▶ **Text**:
===
Mining Caucus

Fall 2014 Update

On August 5, 2014, the tailings impoundment pond dam failed at Imperial Metals' Mount Polley copper, gold and silver mine in south-central BC. The subsequent release is estimated at ten million cubic metres of water and five billion litres of solid waste. This was discharged into Hazeltine Creek, which drains to Polley Lake and subsequently into Quesnel Lake.

Grave concerns have been expressed about the health and safety of exposed populations of humans and wildlife. Some people reported bathing in and drinking water that could have been contaminated. A record sockeye salmon return is under way and there are reasonable concerns about the effect of the toxics released on these food fish.

Production at the mine increased sharply in recent years and the toxics inventory data reflects this. A look at the mercury figures is possibly the most dramatic, standing at 3000 kg for 2013. You can read more about the facility's toxic releases on-site on the Environment Canada website.

Production figures for 2014 to date are not reported and it isn't clear how much of the releases were to this facility, nor how much remains in the impoundment. As of August 11, 2014, CBC reported what is described as a controlled release from Polley Lake and into Hazeltine Creek. The Cariboo Regional District has used its emergency legislative powers to restrict access to government and mine staff. This is said to be a public safety measure.
===
▶ **Supplied records**:

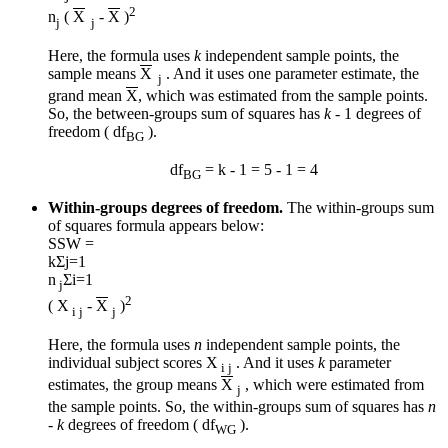
2
n
(
X
-
X
)
j
j
Here, the formula uses
k
independent sample points, the
sample means
X
. And it uses one parameter estimate, the
j
grand mean
X
, which was estimated from the sample points.
So, the between-groups sum of squares has
k
- 1 degrees of
freedom ( df
).
BG
df
= k - 1 = 5 - 1 = 4
BG
Within-groups degrees of freedom.
The within-groups sum
of squares formula appears below:
SSW =
k
Σ
j=1
n
Σ
i=1
j
2
( X
-
X
)
i j
j
Here, the formula uses
n
independent sample points, the
individual subject scores X
. And it uses
k
parameter
i j
estimates, the group means
X
, which were estimated from
j
the sample points. So, the within-groups sum of squares has
n
-
k
degrees of freedom ( df
).
WG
===
▶ **Prompt A**:
Update the Mount Polley text by reproducing it starting with "Production at the" and going on through "Environment Canada website.", with "mercury" replaced by "arsenic".
▶ **Prompt B**:
According to the Mount Polley text, into which creek was the released water and waste discharged?

▶ **Response A**:
Production at the mine increased sharply in recent years and the toxics inventory data reflects this. A look at the arsenic figures is possibly the most dramatic, standing at 3000 kg for 2013. You can read more about the facility's toxic releases on-site on the Environment Canada website.

▶ **Response B**:
Hazeltine Creek.